◆ Listed records
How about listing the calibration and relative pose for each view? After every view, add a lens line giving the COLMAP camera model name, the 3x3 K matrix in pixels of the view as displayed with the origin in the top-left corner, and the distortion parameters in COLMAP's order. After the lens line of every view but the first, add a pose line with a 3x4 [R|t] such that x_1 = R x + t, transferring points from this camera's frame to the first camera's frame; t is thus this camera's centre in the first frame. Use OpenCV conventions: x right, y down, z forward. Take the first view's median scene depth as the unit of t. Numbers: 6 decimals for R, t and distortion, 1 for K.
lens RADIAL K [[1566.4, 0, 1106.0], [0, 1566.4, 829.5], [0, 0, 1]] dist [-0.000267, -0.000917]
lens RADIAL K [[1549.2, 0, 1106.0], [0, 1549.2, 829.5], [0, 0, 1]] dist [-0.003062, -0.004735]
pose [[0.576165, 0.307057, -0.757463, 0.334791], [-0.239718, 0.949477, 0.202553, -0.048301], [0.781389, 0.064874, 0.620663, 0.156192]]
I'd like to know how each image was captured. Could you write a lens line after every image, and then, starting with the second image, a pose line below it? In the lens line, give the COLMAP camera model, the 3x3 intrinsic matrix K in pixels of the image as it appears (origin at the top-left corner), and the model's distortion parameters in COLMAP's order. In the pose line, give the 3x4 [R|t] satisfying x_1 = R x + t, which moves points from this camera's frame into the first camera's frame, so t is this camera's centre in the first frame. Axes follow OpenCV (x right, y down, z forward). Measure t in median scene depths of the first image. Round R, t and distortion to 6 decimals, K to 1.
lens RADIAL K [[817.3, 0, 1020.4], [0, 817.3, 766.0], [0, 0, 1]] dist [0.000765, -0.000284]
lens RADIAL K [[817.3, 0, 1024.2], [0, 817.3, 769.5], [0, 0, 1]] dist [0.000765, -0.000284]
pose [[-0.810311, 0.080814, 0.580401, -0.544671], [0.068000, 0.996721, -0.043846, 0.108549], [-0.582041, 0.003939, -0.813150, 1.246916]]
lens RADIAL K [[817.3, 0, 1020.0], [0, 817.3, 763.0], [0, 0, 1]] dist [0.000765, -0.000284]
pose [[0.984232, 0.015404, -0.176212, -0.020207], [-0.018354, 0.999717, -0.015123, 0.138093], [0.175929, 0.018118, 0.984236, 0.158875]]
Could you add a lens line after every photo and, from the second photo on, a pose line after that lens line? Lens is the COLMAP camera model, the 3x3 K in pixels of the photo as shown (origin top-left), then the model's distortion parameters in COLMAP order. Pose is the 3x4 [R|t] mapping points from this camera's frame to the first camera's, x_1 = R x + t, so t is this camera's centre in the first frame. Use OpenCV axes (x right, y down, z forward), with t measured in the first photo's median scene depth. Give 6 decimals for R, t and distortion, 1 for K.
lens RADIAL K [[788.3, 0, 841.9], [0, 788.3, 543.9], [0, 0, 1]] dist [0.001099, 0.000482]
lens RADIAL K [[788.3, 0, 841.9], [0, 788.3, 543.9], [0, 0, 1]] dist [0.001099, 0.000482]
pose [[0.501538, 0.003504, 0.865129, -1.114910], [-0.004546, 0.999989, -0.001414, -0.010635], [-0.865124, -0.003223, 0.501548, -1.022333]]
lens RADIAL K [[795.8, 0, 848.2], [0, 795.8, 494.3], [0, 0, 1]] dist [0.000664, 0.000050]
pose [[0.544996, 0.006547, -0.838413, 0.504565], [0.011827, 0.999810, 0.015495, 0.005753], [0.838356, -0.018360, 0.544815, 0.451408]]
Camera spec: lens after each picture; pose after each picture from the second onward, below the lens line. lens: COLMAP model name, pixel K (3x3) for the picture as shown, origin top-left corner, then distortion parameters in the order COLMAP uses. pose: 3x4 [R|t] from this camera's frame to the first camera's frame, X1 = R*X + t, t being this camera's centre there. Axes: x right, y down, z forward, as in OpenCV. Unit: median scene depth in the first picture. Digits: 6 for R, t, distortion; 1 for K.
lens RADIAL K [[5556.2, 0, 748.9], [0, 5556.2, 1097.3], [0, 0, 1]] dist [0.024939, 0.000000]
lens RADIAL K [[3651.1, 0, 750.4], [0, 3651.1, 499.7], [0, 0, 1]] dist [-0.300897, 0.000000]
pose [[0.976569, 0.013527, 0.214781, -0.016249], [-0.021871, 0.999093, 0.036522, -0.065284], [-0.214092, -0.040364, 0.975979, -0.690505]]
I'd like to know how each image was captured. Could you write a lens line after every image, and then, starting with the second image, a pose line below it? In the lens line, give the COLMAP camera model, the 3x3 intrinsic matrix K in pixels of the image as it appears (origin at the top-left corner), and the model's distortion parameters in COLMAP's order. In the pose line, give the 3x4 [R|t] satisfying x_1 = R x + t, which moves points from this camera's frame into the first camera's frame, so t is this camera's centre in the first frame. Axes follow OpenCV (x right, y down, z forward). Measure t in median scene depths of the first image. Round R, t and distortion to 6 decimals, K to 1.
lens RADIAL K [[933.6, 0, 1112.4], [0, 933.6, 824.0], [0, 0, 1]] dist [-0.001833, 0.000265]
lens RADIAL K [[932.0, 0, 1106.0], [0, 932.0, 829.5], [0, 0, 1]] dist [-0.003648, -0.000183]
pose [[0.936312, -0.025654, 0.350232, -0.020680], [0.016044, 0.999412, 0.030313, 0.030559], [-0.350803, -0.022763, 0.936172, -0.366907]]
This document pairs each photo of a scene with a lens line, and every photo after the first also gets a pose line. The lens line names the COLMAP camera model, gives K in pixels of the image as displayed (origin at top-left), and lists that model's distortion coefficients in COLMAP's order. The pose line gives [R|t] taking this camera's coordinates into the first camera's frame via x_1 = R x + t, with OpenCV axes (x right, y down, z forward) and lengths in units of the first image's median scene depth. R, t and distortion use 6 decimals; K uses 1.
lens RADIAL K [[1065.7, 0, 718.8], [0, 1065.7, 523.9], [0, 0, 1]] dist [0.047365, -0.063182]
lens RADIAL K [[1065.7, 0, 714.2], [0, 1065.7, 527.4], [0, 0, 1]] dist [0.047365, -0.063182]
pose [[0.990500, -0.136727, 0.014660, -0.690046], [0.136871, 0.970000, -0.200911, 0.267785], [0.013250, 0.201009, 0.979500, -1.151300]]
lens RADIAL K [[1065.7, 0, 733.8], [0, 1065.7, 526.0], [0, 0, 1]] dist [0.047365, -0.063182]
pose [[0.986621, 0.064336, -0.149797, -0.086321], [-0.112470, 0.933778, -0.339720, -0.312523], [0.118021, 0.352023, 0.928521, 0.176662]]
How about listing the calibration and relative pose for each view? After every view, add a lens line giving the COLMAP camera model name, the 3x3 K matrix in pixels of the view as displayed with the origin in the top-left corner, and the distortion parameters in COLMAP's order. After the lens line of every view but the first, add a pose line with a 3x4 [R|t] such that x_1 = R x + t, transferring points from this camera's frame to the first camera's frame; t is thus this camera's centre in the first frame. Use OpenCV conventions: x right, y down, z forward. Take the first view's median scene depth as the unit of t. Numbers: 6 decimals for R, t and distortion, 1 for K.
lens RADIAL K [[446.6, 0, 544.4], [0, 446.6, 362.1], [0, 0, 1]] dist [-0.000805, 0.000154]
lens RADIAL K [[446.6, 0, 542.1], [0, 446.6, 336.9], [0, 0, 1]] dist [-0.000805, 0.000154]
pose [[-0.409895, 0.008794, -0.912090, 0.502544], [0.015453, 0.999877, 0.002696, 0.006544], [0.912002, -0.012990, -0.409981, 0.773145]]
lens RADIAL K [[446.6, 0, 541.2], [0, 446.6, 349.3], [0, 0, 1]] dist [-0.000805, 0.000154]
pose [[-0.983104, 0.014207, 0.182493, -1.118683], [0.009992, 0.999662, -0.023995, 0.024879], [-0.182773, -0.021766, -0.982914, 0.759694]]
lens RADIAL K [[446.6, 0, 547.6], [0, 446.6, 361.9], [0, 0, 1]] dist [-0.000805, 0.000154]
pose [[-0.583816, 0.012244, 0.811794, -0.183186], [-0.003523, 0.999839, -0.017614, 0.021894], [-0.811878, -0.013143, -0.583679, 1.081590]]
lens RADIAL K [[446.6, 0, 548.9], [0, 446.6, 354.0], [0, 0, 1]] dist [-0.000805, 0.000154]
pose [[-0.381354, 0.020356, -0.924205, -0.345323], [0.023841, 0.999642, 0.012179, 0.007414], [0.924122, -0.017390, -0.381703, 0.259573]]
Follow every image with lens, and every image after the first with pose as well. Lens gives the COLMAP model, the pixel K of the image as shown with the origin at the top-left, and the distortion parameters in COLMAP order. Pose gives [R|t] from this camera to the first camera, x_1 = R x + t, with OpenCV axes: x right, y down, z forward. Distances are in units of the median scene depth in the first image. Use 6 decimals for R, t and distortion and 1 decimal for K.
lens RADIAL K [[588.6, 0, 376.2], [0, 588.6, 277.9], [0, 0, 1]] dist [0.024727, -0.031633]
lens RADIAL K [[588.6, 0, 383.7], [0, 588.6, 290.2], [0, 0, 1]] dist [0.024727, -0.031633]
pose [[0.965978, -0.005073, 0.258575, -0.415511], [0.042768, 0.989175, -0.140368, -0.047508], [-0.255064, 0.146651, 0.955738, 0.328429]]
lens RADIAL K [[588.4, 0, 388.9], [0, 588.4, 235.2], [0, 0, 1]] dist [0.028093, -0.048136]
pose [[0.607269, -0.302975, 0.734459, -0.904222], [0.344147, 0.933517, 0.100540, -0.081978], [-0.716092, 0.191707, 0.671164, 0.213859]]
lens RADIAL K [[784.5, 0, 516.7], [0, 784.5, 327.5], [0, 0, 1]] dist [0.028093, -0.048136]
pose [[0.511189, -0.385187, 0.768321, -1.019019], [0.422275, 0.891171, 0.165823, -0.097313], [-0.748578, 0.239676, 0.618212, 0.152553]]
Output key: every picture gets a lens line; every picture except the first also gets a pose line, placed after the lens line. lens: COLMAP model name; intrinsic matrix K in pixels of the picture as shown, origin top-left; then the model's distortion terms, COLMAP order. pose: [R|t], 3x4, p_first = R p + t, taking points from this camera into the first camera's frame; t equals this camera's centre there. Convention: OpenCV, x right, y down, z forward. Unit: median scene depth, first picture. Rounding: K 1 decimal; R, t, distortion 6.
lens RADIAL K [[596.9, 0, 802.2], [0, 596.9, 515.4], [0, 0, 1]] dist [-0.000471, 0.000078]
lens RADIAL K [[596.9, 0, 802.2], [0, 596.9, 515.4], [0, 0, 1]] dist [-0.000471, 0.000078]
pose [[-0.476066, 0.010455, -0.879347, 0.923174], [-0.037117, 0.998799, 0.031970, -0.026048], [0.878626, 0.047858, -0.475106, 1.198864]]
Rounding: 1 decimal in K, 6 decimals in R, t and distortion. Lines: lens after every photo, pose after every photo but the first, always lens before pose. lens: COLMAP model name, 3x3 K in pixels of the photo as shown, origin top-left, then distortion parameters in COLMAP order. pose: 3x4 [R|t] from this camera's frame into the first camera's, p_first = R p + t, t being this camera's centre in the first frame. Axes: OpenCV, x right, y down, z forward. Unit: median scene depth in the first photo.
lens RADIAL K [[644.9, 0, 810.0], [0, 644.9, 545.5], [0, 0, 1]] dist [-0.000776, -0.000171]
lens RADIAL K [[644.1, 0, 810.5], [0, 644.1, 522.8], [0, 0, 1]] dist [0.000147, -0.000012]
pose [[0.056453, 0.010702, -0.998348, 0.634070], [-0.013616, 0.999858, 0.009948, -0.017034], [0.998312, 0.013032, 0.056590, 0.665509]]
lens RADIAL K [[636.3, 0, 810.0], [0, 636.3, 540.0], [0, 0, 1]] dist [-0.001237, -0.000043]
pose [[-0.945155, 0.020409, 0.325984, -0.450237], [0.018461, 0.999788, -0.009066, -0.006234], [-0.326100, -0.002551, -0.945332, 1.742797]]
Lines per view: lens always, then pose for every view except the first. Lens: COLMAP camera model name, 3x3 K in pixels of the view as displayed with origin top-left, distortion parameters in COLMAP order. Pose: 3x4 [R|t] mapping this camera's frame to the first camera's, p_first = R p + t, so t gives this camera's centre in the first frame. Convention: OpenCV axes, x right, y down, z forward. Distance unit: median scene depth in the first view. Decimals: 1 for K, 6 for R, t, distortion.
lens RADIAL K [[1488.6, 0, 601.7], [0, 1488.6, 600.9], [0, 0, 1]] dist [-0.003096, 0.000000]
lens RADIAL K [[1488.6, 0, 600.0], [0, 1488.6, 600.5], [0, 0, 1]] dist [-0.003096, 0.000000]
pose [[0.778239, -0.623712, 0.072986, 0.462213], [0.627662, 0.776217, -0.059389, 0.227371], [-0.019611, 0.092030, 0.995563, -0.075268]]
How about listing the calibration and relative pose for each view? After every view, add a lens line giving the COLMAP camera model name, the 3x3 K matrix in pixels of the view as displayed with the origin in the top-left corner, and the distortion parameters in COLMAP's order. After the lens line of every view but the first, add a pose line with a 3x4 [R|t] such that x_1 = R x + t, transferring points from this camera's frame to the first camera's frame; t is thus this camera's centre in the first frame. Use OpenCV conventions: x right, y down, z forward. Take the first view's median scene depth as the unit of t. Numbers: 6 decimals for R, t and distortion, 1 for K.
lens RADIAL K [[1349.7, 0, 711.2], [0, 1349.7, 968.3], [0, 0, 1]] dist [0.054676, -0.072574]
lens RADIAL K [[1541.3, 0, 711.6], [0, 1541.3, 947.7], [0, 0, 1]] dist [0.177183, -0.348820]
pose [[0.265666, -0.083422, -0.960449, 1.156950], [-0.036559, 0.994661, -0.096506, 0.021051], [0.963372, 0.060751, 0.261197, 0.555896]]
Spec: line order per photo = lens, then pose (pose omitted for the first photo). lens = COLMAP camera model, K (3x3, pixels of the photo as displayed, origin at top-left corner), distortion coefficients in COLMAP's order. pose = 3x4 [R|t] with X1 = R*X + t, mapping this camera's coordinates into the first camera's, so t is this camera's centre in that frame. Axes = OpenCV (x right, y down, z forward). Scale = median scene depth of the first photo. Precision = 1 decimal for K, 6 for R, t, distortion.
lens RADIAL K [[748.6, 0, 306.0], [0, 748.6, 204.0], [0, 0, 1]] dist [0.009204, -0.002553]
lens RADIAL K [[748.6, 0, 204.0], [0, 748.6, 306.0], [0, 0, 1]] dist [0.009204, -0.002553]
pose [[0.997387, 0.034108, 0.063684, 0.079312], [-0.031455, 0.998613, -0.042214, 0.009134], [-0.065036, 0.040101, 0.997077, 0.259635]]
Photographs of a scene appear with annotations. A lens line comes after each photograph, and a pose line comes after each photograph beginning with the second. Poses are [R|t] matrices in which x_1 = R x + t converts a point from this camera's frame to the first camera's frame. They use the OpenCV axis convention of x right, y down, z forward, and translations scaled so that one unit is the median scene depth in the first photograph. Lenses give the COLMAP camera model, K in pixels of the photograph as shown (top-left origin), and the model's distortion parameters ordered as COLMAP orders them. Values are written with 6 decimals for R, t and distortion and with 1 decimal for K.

◆ Work request
Write out again the stretch of the listing from the line containing "Camera spec: lens" through the line containing "dist [-0.300897, 0.000000]", with "Digits" swapped for "Precision" and all else unchanged.

◆ Output of the exercise
Camera spec: lens after each picture; pose after each picture from the second onward, below the lens line. lens: COLMAP model name, pixel K (3x3) for the picture as shown, origin top-left corner, then distortion parameters in the order COLMAP uses. pose: 3x4 [R|t] from this camera's frame to the first camera's frame, X1 = R*X + t, t being this camera's centre there. Axes: x right, y down, z forward, as in OpenCV. Unit: median scene depth in the first picture. Precision: 6 for R, t, distortion; 1 for K.
lens RADIAL K [[5556.2, 0, 748.9], [0, 5556.2, 1097.3], [0, 0, 1]] dist [0.024939, 0.000000]
lens RADIAL K [[3651.1, 0, 750.4], [0, 3651.1, 499.7], [0, 0, 1]] dist [-0.300897, 0.000000]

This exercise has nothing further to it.